For the entries presented below, indicate the number of lines that include the word "ganz", adding nothing else.

Extracted page text data:
▽

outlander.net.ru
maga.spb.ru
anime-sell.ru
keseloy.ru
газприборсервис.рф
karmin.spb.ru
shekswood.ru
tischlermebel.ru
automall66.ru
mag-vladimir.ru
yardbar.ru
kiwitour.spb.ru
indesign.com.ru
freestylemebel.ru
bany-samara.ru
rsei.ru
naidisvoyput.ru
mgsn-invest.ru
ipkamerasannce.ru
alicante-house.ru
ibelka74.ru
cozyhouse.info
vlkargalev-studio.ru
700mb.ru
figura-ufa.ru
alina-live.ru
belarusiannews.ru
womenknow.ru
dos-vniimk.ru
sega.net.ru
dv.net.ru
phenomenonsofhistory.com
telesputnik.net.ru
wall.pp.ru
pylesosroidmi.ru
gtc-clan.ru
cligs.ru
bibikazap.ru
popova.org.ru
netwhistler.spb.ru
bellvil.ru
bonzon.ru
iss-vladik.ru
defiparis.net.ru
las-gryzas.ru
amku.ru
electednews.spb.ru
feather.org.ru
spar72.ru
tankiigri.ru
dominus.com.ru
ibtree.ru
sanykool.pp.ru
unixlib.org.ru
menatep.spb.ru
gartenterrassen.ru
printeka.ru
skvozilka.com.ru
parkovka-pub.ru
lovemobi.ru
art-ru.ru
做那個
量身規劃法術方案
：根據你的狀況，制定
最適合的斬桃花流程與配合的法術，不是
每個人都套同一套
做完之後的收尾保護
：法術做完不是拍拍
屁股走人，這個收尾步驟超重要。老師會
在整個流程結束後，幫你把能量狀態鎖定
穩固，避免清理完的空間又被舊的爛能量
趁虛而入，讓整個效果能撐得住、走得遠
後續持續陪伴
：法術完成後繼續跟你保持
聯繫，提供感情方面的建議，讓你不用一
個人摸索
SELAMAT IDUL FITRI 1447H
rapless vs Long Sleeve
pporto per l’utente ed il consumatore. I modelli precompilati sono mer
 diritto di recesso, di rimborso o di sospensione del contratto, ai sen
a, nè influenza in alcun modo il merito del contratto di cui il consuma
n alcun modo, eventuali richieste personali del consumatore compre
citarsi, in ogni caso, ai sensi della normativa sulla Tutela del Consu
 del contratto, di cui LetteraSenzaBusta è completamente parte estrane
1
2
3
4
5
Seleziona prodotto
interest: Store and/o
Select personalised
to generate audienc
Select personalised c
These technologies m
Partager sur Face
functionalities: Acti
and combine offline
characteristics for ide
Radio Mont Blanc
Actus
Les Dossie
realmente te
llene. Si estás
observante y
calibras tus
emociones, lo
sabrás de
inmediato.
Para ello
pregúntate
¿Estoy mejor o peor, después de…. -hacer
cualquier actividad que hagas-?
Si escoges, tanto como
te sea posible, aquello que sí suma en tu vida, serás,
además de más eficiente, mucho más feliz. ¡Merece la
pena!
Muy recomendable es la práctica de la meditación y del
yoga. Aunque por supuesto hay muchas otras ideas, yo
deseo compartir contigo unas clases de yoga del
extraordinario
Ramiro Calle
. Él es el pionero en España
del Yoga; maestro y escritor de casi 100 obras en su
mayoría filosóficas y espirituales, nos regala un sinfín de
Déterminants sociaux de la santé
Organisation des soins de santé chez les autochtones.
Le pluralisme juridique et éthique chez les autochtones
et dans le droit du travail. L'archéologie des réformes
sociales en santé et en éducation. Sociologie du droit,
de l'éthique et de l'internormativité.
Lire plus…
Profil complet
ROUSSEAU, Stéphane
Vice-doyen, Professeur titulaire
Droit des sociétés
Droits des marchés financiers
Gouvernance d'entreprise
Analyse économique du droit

△
▽

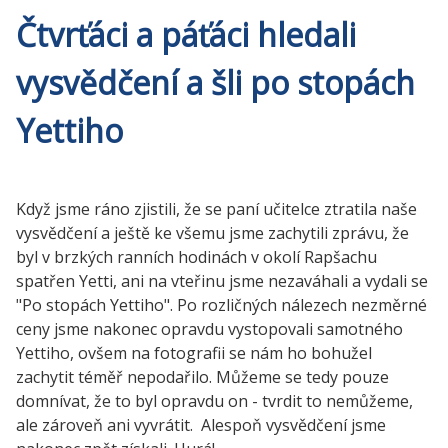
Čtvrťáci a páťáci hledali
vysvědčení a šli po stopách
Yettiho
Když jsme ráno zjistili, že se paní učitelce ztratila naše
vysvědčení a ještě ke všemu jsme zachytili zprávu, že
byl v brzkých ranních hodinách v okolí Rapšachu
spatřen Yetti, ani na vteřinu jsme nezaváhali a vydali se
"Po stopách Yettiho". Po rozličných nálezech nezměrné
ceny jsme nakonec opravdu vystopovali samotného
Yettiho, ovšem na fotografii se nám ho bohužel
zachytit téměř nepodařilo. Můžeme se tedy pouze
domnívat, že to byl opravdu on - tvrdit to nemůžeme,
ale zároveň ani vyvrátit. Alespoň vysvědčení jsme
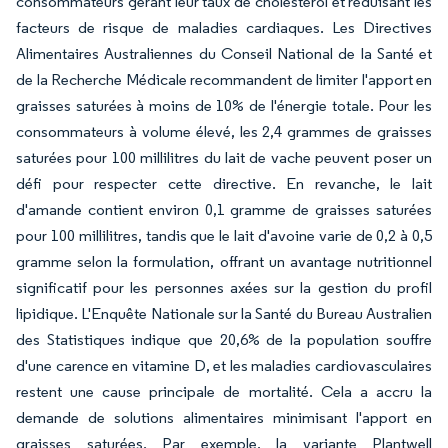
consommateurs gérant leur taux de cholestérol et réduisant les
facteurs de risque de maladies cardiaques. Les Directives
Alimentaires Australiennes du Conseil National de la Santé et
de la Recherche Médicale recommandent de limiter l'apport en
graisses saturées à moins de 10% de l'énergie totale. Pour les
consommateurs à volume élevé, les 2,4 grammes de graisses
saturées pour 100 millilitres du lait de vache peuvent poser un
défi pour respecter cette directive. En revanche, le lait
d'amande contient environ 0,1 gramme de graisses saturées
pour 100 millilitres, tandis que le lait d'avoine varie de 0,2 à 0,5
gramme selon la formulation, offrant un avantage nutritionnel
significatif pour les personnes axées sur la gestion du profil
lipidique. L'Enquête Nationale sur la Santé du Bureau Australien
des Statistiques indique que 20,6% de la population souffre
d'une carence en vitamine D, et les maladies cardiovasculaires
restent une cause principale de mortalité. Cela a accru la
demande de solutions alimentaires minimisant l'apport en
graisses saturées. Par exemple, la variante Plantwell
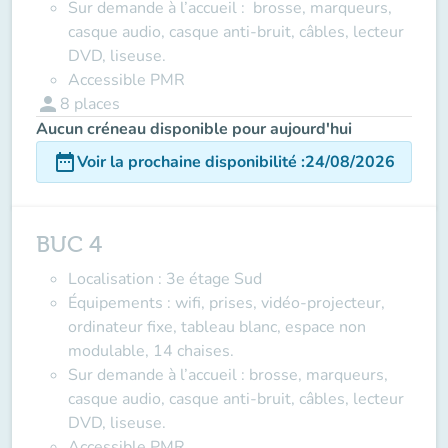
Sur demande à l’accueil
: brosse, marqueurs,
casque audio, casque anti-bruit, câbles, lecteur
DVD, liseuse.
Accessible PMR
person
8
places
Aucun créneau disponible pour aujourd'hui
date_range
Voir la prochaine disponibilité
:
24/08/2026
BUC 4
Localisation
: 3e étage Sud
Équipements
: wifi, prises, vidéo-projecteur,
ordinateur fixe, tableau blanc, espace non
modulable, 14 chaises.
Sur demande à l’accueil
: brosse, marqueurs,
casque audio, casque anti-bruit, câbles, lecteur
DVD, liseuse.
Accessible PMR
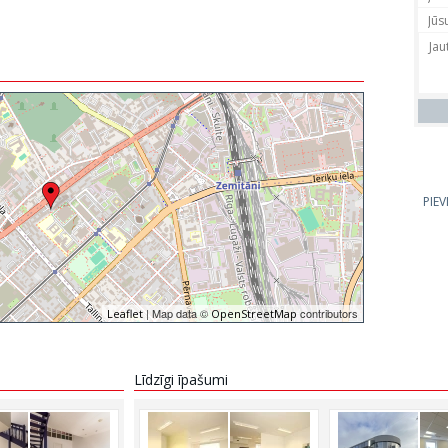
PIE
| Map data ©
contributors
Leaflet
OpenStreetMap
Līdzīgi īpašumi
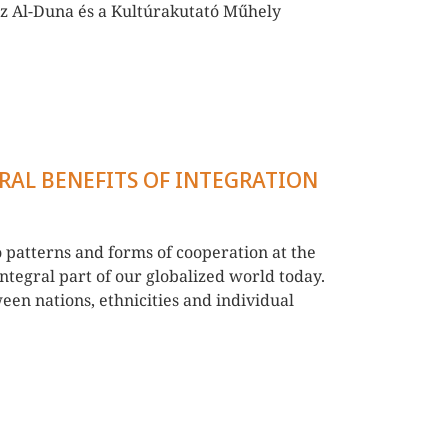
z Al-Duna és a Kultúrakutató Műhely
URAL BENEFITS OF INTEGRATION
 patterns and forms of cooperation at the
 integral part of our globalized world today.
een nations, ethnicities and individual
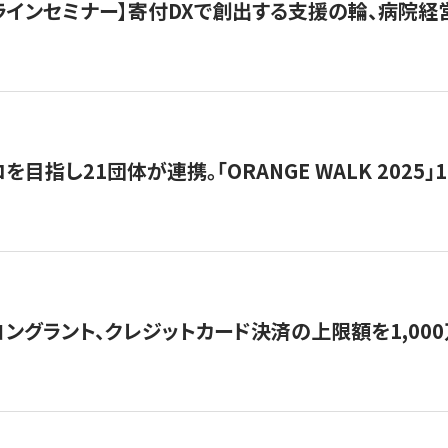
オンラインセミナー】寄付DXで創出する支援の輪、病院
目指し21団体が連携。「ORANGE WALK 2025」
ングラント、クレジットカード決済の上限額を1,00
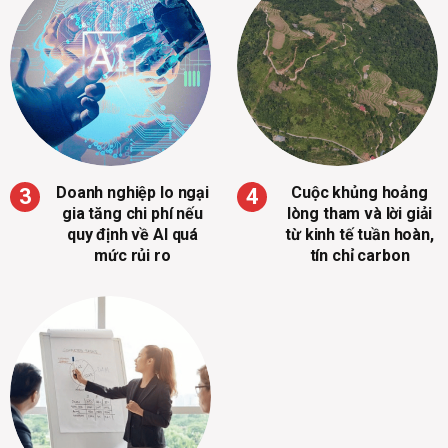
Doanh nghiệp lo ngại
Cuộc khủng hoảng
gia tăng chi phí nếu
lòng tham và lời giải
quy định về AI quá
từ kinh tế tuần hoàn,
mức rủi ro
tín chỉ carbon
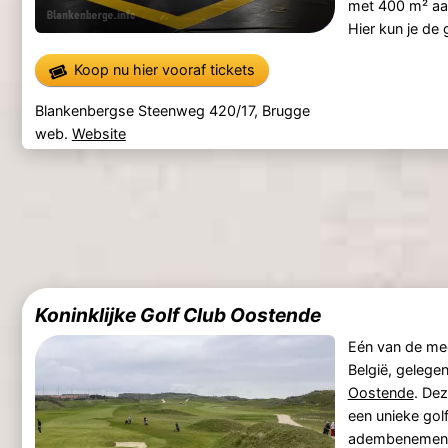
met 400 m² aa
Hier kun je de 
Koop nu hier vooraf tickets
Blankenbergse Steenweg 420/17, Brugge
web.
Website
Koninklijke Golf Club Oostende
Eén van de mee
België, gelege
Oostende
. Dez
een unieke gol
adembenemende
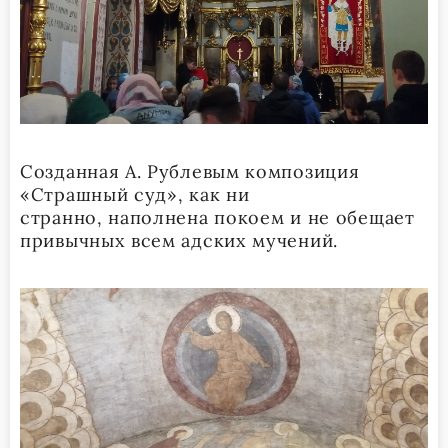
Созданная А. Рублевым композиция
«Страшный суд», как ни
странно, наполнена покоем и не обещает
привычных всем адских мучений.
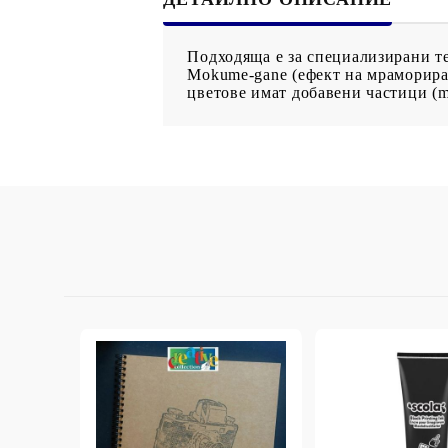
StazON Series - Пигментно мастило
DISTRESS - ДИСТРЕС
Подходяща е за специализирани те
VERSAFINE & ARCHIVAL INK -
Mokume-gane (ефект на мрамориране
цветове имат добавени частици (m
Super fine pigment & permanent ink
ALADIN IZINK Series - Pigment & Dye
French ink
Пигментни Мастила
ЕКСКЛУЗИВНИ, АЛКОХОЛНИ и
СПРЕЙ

△
▽

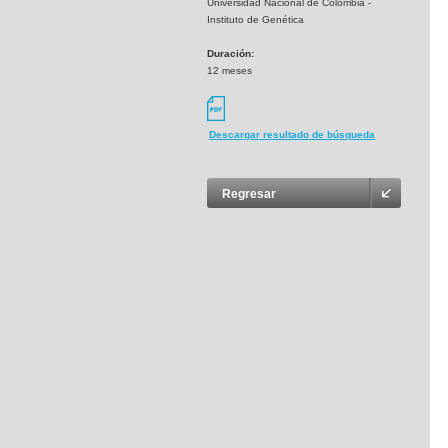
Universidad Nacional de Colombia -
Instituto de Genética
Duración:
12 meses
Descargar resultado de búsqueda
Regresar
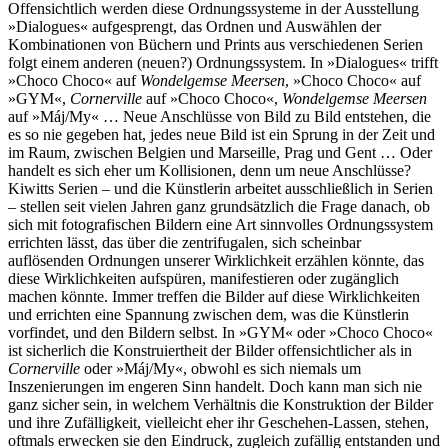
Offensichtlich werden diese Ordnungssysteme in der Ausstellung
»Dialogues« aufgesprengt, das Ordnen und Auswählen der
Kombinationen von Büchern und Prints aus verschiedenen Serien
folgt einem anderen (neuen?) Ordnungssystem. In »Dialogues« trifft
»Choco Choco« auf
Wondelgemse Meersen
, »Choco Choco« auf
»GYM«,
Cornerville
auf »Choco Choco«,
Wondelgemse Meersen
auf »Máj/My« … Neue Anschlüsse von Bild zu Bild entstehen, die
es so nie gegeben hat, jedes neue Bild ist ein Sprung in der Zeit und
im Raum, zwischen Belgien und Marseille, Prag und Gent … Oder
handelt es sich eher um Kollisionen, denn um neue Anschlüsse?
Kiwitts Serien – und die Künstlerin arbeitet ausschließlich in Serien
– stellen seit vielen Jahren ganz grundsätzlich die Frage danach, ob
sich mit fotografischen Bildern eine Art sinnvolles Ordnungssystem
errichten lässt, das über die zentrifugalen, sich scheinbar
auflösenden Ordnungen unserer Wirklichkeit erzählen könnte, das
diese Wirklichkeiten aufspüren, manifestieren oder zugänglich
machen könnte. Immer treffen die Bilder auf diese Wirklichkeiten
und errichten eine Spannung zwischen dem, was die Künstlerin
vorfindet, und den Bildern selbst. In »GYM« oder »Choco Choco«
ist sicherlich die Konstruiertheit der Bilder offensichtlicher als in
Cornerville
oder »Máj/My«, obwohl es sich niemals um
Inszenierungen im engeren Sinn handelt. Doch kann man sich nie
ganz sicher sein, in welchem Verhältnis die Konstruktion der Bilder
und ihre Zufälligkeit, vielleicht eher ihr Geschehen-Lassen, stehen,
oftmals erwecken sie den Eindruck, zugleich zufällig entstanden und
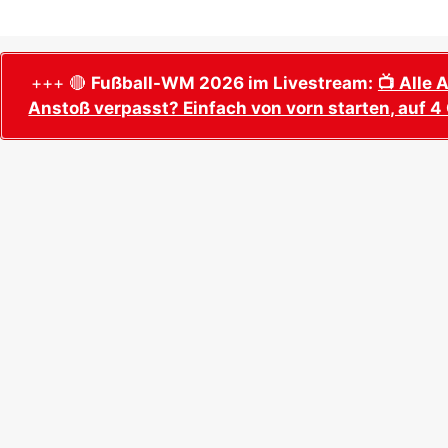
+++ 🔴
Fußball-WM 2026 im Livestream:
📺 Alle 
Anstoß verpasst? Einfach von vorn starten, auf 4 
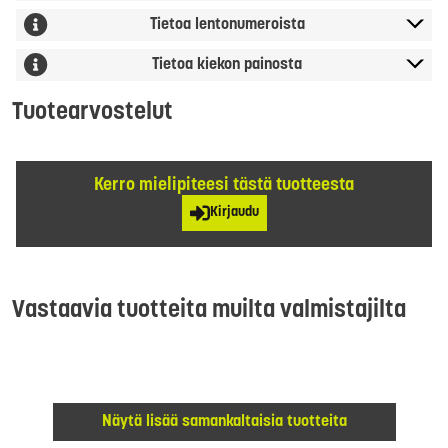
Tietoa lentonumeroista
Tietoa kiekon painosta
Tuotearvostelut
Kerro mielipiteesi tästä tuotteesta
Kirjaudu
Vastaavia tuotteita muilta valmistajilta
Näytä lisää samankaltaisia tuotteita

△

*Reply to the exercise*. 2